An 18-year-old fighter’s unusual graduation and training obstacles during a pandemic

Boxing

VITO MIELNICKI JR. WAS dripping sweat.

On a steamy July morning in New Jersey, in the middle of the West Essex High School football field, the promising teenage boxer was about to receive his reward in the culmination of years of hard work.

All those 4 a.m. alarms to get strength and conditioning in before school, followed by after-school training in the gym, boxing and then homework until bedtime, were about to pay off.

“Vito Anthony Mielnicki,” West Essex High School principal Caesar Diliberto announced.

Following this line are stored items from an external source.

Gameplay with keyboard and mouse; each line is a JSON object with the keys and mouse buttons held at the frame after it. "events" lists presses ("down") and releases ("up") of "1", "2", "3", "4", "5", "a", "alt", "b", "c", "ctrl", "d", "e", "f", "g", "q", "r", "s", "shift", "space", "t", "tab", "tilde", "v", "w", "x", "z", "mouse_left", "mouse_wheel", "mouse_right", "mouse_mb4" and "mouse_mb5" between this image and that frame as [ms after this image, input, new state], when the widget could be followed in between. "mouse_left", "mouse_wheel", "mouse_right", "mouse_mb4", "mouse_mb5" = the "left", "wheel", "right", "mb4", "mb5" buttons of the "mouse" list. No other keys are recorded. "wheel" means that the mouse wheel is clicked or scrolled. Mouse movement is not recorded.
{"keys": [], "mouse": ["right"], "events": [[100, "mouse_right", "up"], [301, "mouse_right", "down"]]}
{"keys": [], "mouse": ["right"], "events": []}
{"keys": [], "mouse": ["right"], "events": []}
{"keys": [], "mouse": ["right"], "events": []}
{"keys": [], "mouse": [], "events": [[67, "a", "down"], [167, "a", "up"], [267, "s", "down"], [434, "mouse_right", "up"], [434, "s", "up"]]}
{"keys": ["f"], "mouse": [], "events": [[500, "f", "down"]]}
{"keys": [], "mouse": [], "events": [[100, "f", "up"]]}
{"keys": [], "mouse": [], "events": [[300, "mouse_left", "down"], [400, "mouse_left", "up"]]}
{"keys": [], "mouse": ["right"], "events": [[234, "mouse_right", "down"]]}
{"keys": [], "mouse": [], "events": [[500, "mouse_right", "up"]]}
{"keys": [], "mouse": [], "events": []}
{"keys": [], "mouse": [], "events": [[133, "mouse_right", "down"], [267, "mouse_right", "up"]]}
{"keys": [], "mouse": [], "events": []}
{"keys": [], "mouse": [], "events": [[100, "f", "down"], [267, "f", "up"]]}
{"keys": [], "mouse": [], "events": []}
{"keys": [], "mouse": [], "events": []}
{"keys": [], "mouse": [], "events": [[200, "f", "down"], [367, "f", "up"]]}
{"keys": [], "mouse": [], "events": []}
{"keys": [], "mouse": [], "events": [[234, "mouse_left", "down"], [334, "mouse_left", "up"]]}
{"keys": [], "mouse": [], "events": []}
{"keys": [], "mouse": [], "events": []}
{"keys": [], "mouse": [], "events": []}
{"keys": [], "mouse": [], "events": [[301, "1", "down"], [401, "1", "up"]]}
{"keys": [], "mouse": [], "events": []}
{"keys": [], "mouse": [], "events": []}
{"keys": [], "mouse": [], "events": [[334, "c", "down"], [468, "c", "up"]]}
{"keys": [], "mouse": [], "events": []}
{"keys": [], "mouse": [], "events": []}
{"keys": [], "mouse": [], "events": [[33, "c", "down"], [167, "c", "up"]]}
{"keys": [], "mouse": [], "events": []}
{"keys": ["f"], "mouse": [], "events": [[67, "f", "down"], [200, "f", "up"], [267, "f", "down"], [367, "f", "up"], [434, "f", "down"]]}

In his red cap and gown, Mielnicki briefly took off his mask and walked across the stage, pointing both of his index fingers to the sky before picking up his diploma from an unattended table.

The rest of West Essex’s seniors applauded from their socially distanced chairs, separated safely on the field. Family and friends were not allowed to attend for safety purposes, a sign of the new times.

“You couldn’t hug anyone,” Mielnicki said. “You couldn’t really take that many pictures with your friends because they wanted everyone [to] be separated six feet apart.”

His 30-second walk across the stage was still satisfying after these past five frustrating months. Like many high school seniors across the country, Mielnicki didn’t know if this day was going to come.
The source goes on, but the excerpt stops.